Myoclonic seizures are characterized by the rapid jerky movements experienced by the patient. This HealthHearty article explains the associated problems and symptoms of this type of seizure. Have a look.
What are Myoclonic Seizures
Do not confuse myoclonic seizures with myclonic jerks. Myo means ‘muscle’ and clonic means ‘jerk’. These seizures typically feel the same as being hit by an electric jolt. Usually, children and adults with generalized epilepsy tend to experience these seizures. These may affect the facial muscles, arms, legs, and torso of a person. The jerks may be sudden and rapid in nature, making the movements quite similar to that of an electric shock. The pattern of the jerks may be specific or random. However, mostly these seizures occur for a brief amount of time.
Myoclonic syndrome occurs in association with different epilepsy syndromes. These syndromes are explained as follows.
Juvenile Myoclonic Epilepsy
These are idiopathic generalized epileptic syndrome seizures. These seizures affect adolescents around their puberty or early adulthood, and occur around the neck, shoulders, and upper arms. They need lifelong medication to be kept under control.
This syndrome occurs in early childhood and is very difficult to control. Seizures tend to occur in areas such as, the neck, shoulders, upper arms, and face.
Progressive Myoclonic Epilepsy
This syndrome occurs with the combination of myoclonic seizures as well as tonic-clonic seizures. The treatment of progressive myoclonic epilepsy is not very successful as the condition deteriorates with time.
Causes of Myoclonic Seizure Disorder
Myoclonic seizure disorder occurs within the brain. These are generalized seizures that affect both sides of the brain. The causes include a response to an infection, head or spinal cord injury, stroke, brain tumors, kidney failure, liver failure, lipid storage disease, and so on. Medication and chemicals that cause side effects also lead to this condition.

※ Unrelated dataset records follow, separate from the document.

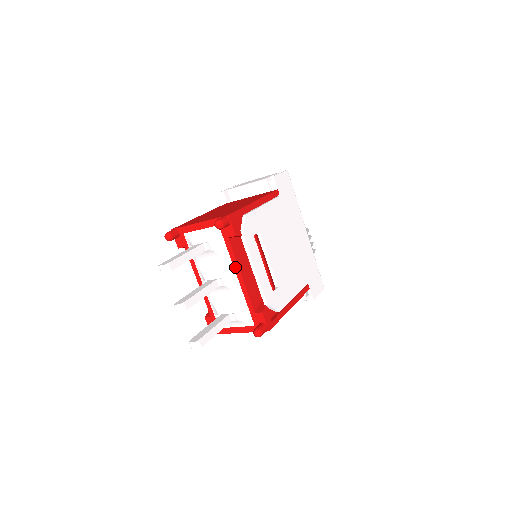
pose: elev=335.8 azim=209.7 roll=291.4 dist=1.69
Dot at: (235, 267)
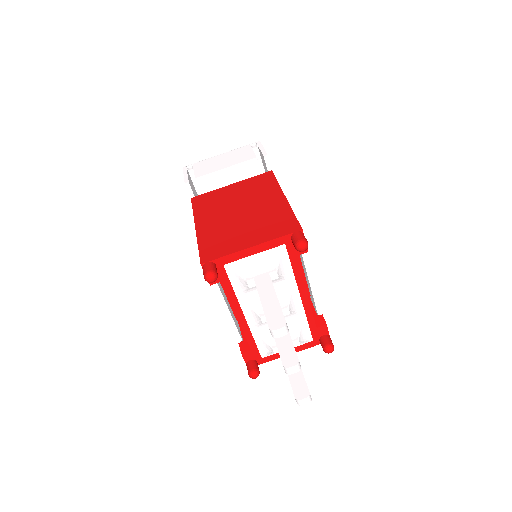
Dot at: (300, 287)
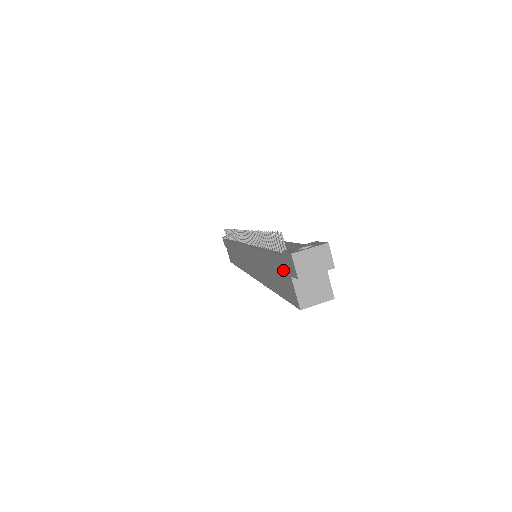
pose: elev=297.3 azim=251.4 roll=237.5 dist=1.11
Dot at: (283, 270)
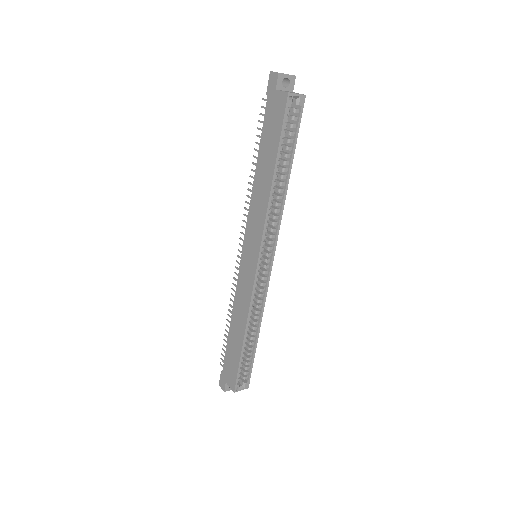
Dot at: (271, 107)
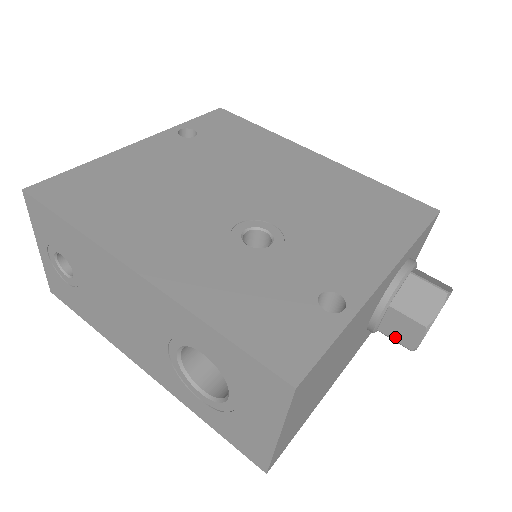
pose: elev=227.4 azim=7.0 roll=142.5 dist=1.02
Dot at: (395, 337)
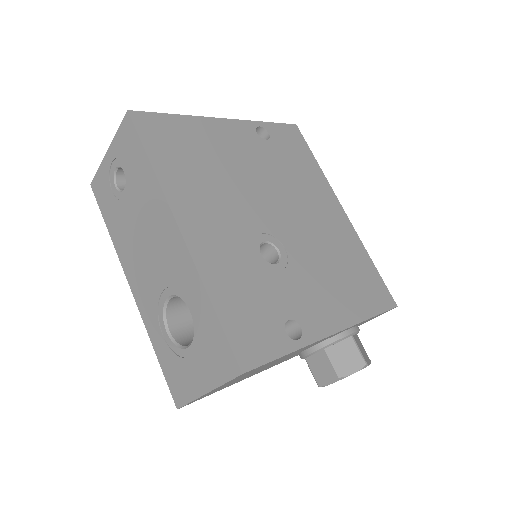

When a person is given general anesthesia, he/she may develop benign seizures. Lack of oxygen to the brain for a prolonged time may lead to Posthypoxic myoclonus. Neurological disorders that lead to myoclonic seizure disorder include Parkinson’s disease, Alzheimer’s disease, multiple sclerosis, Creutzfeldt-Jakob disease, lupus, and opsoclonus myoclonus.
Myoclonic seizures are usually experienced after getting up in the mornings. These seizures tend to be very frustrating as they may make one prone to accidents such as, spilling coffee, dropping food, and other such incidents in and around the house. Let us have a look at the symptoms in patients of different age groups.
Symptoms in Children
Children may experience one or more muscle jerks. These jerks may occur on the shoulders, arms, legs, or the entire body. The child is conscious and the jerks are usually seen. However, in some cases, the jerks are not visible at all. However, the child may complain of a shock-like feeling in his muscles. You might see the child suddenly throws away mugs or jugs from his hand or drops his toothbrush from his hand. You might think the child is still sleepy or being notorious. But, if this becomes a regular scenario every morning, you need to seek medical attention immediately.
Symptoms in Adults
The symptoms are similar to children. Adults may experience jerks due to rapid contraction and relaxation of muscles. In some cases, a few people may suffer from hypnic jerks while falling asleep. Severe myoclonic seizures may disrupt a person’s ability to talk, eat, walk, and sleep. The person may also experience abnormal body movements and twitching.
The treatment includes medications such as benzodiazepine and clonazepam. These medications tend to have side effects that may make a person clumsy and uncoordinated. Prolonged use may make these medications lose their effectiveness. The seizures can also be controlled by administering barbiturates and antiepileptics that are used to treat epilepsy.
Although, not life-threatening, myoclonic seizures can turn into a very debilitating condition. Visit a doctor for further evaluation and treatment options.
Disclaimer: This HealthHearty article is for informational purposes only and should not be considered as a substitute for an expert medical advice.